Task set:
1: In the NLG evaluation toolkit text, rewrite the section starting with "Make sure the following" and going on through "configured on your machine.", changing "machine" to "computer" wherever it occurs.
2: List every evaluation metric that the NLG evaluation toolkit text says the toolkit includes.
Start of Document passage
A toolkit for evaluation of natural language generation (NLG), including BLEU, ROUGE, METEOR, and CIDEr.
Make sure the following environment is installed correctly on your machine.
python 2.7+
numpy
If you want to use the METEOR metric, make sure the Java Runtime Environment is configured on your machine.
You can run evaluation via:
python run_eval.py --hypos output_file --refs reference_file
where output_file
is the file that stored the results produced by your system, and reference_file
is the file that stored the references. Note that you need to do tokenization before evaluation.
Evaluation with multiple references is supported. The command is:
python run_eval.py --hypos output_file --refs ref_1 ref_2 ... ref_n
ref_1 ref_2 ... ref_n
are n
reference files.
You can choose any metrics you want. By default, all metrics (BLEU, ROUGE, METEOR, and CIDEr) are enabled. If you do not need a metric (e.g., BLEU), the command to disable the metric is:
python run_eval.py --hypos output_file --refs reference_file [-nB | --no_BLEU]
Similarly, you can turn off other metrics:
[-nR | --no_ROUGE] # for ROUGE
[-nM | --no_METEOR] # for METEOR
[-nC | --no_CIDEr] # for CIDEr
You can also change the n
-gram to obtain the BLEU-n
scores:
python run_eval.py --hypos output_file --refs reference_file [-n | --ngram] 3
Then you will get BLEU-n
(n <= 3
) scores. The default n
is 4.
If you want to conduct evaluations in lowercase mode, the command is:
python run_eval.py --hypos output_file --refs reference_file [-lc | --lowercase]
End of Document passage
Start of Records shown
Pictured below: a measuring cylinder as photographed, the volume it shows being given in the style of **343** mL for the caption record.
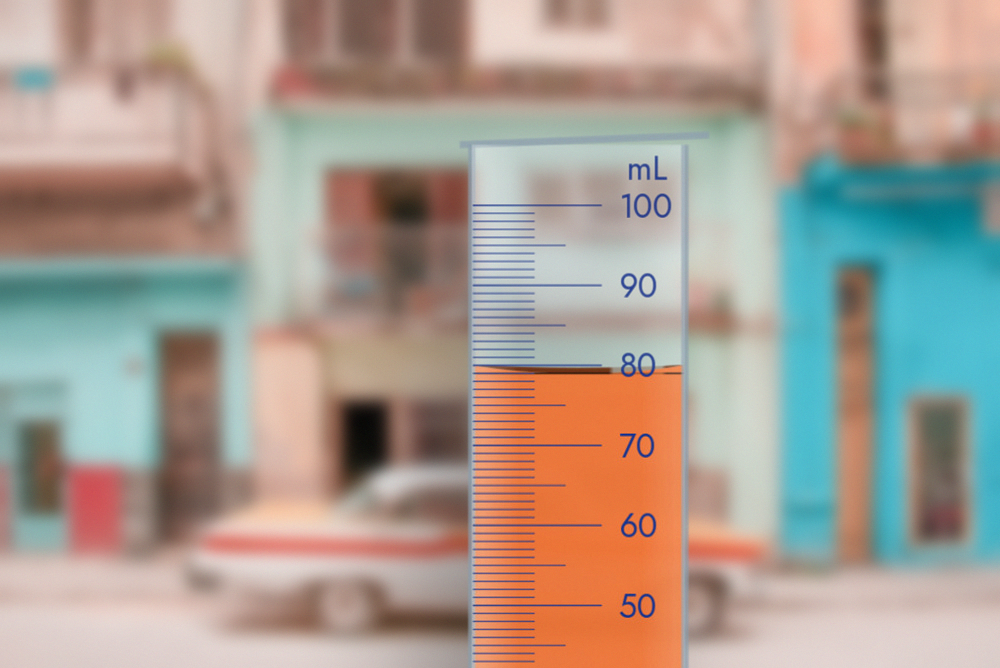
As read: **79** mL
End of Records shown
Start of Records shown
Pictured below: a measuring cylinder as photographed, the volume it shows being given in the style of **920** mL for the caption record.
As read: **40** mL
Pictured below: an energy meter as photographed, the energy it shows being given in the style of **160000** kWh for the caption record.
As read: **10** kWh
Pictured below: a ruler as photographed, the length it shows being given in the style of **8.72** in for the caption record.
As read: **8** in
End of Records shown
Start of Records shown
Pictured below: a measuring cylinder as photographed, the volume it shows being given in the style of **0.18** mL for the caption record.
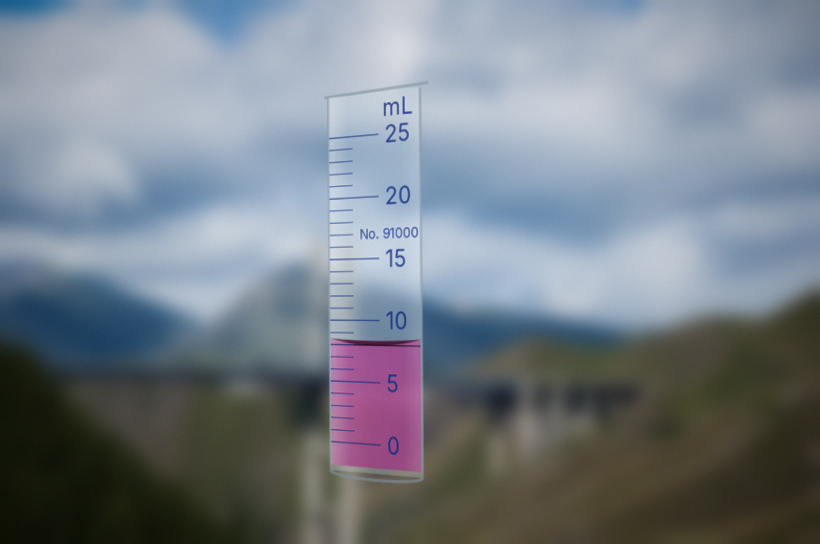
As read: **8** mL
End of Records shown
Responses by task:
1:
Make sure the following environment is installed correctly on your computer.
python 2.7+
numpy
If you want to use the METEOR metric, make sure the Java Runtime Environment is configured on your computer.

2: BLEU, ROUGE, METEOR, CIDEr